* _BRANO DA LEGGERE_
La discesa in marina è quel fenomeno, sviluppatosi negli anni ‘60, che vide i paesi della Calabria montana spostare la costruzione di nuovi complessi abitativi sulla costa, con lo scopo di seguire lo sviluppo economico e sociale che cominciava a connotare il meridione come terra di turismo balneare. L’abbandono dei paesi natii, delle pietre, delle mulattiere, dei pascoli e delle montagne è sentito da molti come momento cardine nel processo di perdita della memoria collettiva, delle credenze pagane, della spiritualità panica che prima permeavano il territorio.
“Una volta qualcuno mi disse”esplora il confine tra fantasia e realtà all’origine delle fiabe e delle credenze popolari. Durante un viaggio in Calabria ho raccolto ricordi e memorie nelle quali il sangue viene individuato come elemento potente. Il suo ruolo di indicatore pratico di vita, storia e legami assoluti lo rende capace di esercitare influenza sul libero arbitrio, sui cicli di fertilità stagionale e sulle ragioni di vita e morte.
Riconoscere potere ad elementi naturali come l’acqua e il sangue nella cultura contadina dell’Italia meridionale era un’azione pragmatica di comprensione del circostante. La magia e chi la esercitava, gli incantesimi, le pozioni, i miracoli hanno sede in una capacità di distinzione e gerarchizzazione delle dinamiche naturali e dei flussi vitali e organici.

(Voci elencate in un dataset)
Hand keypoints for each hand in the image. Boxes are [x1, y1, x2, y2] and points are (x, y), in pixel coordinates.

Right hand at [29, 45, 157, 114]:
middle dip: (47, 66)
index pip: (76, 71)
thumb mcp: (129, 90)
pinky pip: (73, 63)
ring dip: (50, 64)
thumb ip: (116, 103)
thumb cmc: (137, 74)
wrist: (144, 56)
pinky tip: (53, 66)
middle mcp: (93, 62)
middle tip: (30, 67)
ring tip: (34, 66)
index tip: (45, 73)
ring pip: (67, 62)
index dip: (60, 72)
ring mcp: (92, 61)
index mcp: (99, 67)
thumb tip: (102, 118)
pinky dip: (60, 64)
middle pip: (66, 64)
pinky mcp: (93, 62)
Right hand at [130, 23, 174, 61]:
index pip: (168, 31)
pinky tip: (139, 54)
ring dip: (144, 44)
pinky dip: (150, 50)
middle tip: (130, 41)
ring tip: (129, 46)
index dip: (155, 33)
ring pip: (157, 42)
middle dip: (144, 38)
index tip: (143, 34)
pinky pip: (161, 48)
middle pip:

* _OBIETTIVO DELL'ESERCIZIO_
Trascrivi senza alcuna modifica il tratto del brano sulla discesa in marina che va da "Riconoscere potere ad" fino a "vitali e organici.", estremi compresi. Le righe sono materiale a sé stante, distinto dal brano.

* _RISPOSTA ATTESA_
Riconoscere potere ad elementi naturali come l’acqua e il sangue nella cultura contadina dell’Italia meridionale era un’azione pragmatica di comprensione del circostante. La magia e chi la esercitava, gli incantesimi, le pozioni, i miracoli hanno sede in una capacità di distinzione e gerarchizzazione delle dinamiche naturali e dei flussi vitali e organici.